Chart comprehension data
* * *

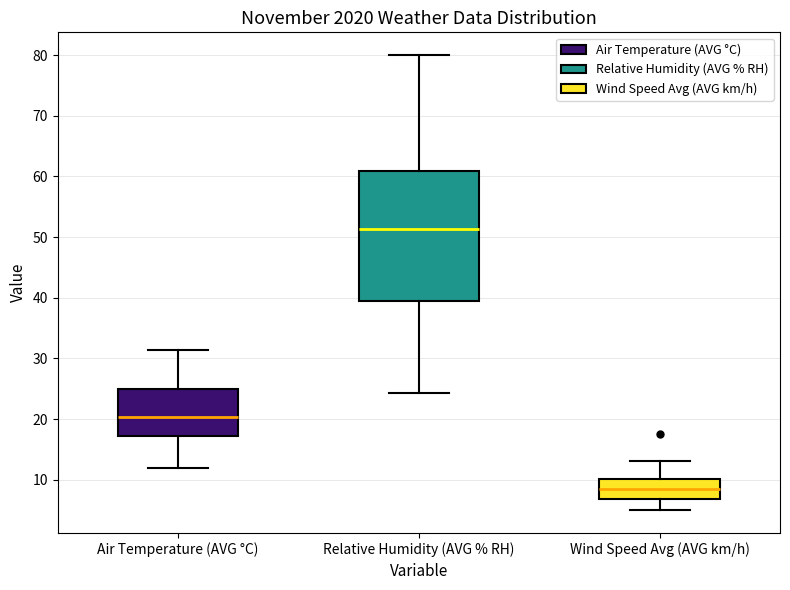

Reading left to right, read every box against the y-axis: the position of its median line, the range the box covers, and the ends of its whiskers. The values are not printed on the chart, so give them approximately, as read against the axis.

Air Temperature (AVG °C): median 20, box 17 to 25, whiskers 12 to 31
Relative Humidity (AVG % RH): median 51, box 40 to 61, whiskers 24 to 80
Wind Speed Avg (AVG km/h): median 8, box 7 to 10, whiskers 5 to 13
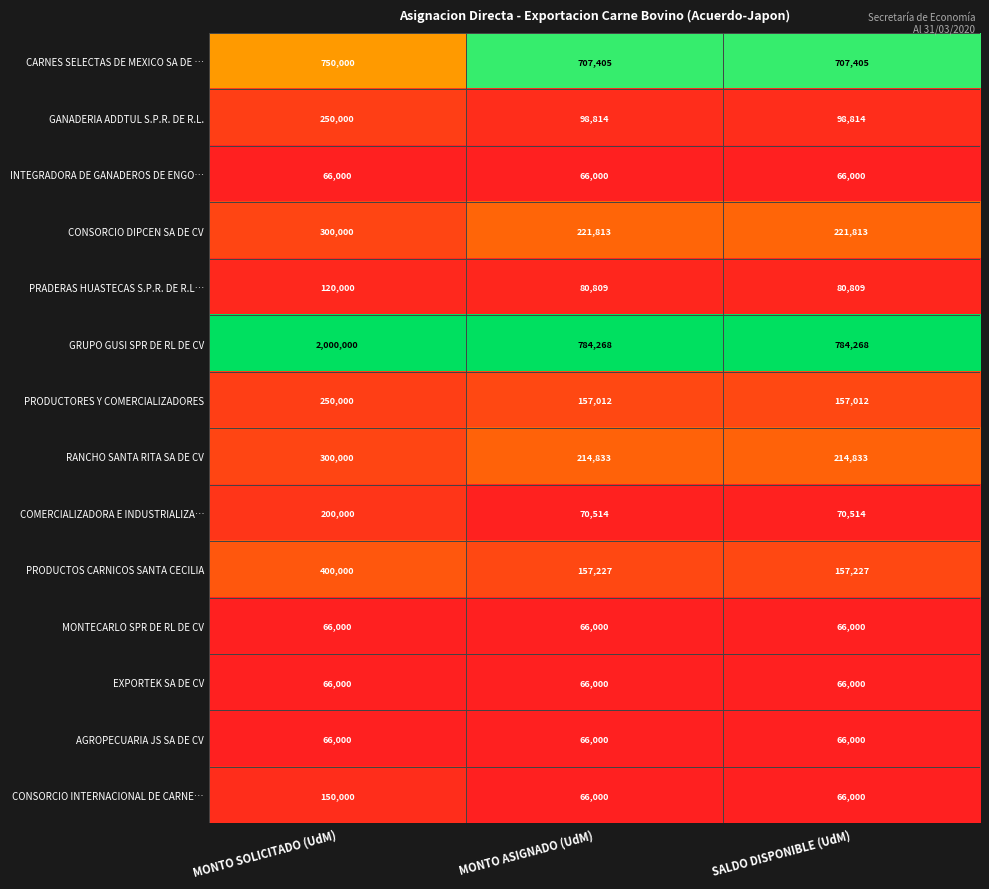

At how many categories does at least one series exceed 72084?

3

* * *

### Task objective
Return the lines above as a JSON list of strings, one string per line, with blank lines and the pictures omitted.

### Final answer
[
  "Reading left to right, read every box against the y-axis: the position of its median line, the range the box covers, and the ends of its whiskers. The values are not printed on the chart, so give them approximately, as read against the axis.",
  "Air Temperature (AVG °C): median 20, box 17 to 25, whiskers 12 to 31",
  "Relative Humidity (AVG % RH): median 51, box 40 to 61, whiskers 24 to 80",
  "Wind Speed Avg (AVG km/h): median 8, box 7 to 10, whiskers 5 to 13",
  "At how many categories does at least one series exceed 72084?",
  "3"
]